Consequentially, his success eventually feels like a result of well-timed lucky breaks. Such an impression is difficult to shake off, given the curtness of Balki's compartmentalized storytelling. He loves his stars, and is forever prepared to convolute his rhythm in order to give them the stage.
Which brings me to Akshay Kumar's vast shadow over this film. The problem isn't in his performance, but in the directness of his character. It's in the way most of Hindi cinema's biopic makers choose to understand the idea of intelligence. Lakshmi's unconventionality, like that of many path-breakers, is supposed to be misunderstood. It is perhaps even appropriate that he displays a heightened sense of self-awareness by calling out bullshit on society's customs and inbuilt hypocrisy. But when someone like Kumar – or Priyanka Chopra, Farhan Akhtar, Shah Rukh Khan – plays the role of an outlier, he looks like a movie hero abruptly parachuted into this environment rather than a rebel analyzing his odds against the system.

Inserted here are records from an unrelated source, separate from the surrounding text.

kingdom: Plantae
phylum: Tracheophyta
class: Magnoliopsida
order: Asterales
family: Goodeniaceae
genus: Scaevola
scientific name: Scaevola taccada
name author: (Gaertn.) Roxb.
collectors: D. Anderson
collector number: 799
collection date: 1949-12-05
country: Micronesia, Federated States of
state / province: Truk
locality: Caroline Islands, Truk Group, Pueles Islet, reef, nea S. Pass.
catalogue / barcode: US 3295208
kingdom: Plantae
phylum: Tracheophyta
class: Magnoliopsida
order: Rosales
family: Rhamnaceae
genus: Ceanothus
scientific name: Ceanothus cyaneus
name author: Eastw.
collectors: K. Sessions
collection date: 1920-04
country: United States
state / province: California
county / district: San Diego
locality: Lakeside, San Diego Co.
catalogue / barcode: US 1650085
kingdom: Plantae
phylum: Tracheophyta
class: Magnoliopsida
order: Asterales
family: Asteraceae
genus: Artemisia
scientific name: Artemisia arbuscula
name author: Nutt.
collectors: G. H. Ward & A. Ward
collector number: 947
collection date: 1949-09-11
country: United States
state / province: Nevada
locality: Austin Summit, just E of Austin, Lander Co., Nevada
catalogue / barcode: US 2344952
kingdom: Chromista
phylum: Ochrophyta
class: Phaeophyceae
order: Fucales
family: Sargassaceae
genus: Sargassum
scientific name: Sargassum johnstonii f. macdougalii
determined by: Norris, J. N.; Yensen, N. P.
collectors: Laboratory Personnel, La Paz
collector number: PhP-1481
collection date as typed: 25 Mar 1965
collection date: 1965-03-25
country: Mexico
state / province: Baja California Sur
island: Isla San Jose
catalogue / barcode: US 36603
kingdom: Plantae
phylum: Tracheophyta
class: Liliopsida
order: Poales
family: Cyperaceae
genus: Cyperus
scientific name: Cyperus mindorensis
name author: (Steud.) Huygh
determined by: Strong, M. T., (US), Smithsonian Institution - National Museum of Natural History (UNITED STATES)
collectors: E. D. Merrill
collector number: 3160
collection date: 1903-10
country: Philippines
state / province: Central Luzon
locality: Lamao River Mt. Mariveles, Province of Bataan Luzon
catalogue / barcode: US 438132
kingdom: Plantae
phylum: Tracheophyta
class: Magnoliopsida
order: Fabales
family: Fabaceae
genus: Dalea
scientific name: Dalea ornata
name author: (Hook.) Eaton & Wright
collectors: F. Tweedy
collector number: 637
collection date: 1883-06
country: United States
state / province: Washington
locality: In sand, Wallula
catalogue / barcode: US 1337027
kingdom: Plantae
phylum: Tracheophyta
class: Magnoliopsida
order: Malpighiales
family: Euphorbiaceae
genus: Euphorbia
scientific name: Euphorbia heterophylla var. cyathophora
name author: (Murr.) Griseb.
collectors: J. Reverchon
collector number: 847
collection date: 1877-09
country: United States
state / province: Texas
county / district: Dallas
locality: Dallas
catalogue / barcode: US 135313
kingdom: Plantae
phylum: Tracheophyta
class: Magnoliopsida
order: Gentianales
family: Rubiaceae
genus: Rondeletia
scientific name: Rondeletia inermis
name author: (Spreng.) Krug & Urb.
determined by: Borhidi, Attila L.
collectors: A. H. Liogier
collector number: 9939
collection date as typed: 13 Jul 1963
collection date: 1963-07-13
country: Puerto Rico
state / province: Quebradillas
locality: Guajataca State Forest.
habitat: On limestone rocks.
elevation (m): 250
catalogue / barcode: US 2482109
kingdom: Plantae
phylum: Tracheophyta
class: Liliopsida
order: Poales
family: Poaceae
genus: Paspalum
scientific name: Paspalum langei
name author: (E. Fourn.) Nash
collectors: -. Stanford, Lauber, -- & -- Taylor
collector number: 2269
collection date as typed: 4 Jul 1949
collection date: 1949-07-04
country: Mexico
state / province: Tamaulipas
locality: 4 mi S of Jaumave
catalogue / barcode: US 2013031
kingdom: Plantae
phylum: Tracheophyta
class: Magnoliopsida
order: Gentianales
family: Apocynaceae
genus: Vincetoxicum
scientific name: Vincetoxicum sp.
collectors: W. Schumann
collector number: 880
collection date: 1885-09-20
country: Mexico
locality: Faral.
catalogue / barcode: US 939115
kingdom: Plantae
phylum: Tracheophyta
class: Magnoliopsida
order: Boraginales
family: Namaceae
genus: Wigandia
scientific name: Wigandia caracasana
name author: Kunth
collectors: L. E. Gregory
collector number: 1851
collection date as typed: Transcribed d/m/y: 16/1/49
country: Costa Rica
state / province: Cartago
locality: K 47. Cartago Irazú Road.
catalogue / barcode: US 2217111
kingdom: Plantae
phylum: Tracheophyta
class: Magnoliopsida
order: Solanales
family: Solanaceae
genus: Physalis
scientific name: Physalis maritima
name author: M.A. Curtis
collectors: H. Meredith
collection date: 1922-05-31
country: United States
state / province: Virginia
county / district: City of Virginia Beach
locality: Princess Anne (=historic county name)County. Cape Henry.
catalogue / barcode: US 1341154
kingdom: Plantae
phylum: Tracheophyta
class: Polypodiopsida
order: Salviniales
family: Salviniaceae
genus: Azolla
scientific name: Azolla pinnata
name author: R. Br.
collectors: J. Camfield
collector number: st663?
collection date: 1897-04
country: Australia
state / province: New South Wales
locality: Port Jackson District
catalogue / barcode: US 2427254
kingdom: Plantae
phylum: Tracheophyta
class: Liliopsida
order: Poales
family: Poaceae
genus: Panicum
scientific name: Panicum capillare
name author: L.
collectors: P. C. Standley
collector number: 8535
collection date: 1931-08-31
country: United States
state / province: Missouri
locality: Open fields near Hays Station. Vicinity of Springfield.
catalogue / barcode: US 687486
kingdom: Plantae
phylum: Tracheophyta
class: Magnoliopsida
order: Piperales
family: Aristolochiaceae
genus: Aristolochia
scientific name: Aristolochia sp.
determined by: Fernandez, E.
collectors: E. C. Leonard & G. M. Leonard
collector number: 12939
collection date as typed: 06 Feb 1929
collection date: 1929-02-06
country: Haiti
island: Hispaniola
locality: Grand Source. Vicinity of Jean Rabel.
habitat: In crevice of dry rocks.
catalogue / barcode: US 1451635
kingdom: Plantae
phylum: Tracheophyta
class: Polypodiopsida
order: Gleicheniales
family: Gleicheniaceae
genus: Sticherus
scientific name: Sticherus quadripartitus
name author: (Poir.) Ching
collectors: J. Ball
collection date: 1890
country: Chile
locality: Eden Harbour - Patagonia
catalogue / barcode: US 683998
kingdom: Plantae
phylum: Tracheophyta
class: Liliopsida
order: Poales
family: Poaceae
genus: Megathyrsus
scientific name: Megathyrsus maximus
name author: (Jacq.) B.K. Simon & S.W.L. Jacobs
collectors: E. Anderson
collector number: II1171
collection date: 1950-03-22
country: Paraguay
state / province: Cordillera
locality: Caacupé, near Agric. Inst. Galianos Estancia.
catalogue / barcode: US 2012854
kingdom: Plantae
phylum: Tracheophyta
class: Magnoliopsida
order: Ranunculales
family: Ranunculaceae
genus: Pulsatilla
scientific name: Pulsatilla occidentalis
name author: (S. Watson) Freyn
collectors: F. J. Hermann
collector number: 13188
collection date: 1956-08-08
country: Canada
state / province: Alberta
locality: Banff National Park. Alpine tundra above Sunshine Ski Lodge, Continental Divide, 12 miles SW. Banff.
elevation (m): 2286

Instead of being an extraordinary product of his roots, Lakshmi perpetually sounds in a race to bolster his own legend.
He is meant to see issues that others don't, but he sees them through the eyes of a viewer and not a participant. When a chemist shadily hands him a pack of pads under the counter, it's not Lakshmi but Kumar reacting the way we would – with a wisecrack, almost breaking the fourth wall, as if he were an alien to his own culture up till then. It's why Rajkumar Hirani's PK works where others don't – it makes sense for an alien to have an identity crisis and teach humanity a lesson far more than it does for an enlightened human to visibly school his own race.
It's easy to dismiss Pad Man for the same reasons as Toilet: Ek Prem Katha. Both are glorified PSAs with a superstar making a profit out of playing the savior of womanhood. There's solace to be found in the fact that Pad Man isn't as flimsily political and nationalistic as Toilet, and especially in the fact that the pre-movie National Anthem for once didn't look like the official opening shot of an Akshay Kumar-starrer. The flag-bearing trailer of his next, Gold, promptly accounted for this August's patriotic-drinking game.
But then again, there's no solace to be found in a scene that has a single Sikh father sympathize with Pad Man by delivering the most gender-fluid R. Balki line possible: "Baap hone ka mazza maa banne se aata hai" [The joy of being a father lies in being a mother]. In case it wasn't abundantly clear, he follows it up with: "Mard hone ka mazza andar ki aurat jagaane se aata hai."
Who let Ki & Ka's Arjun Kapoor grow old and gatecrash Pad Man's (vegetarian) party?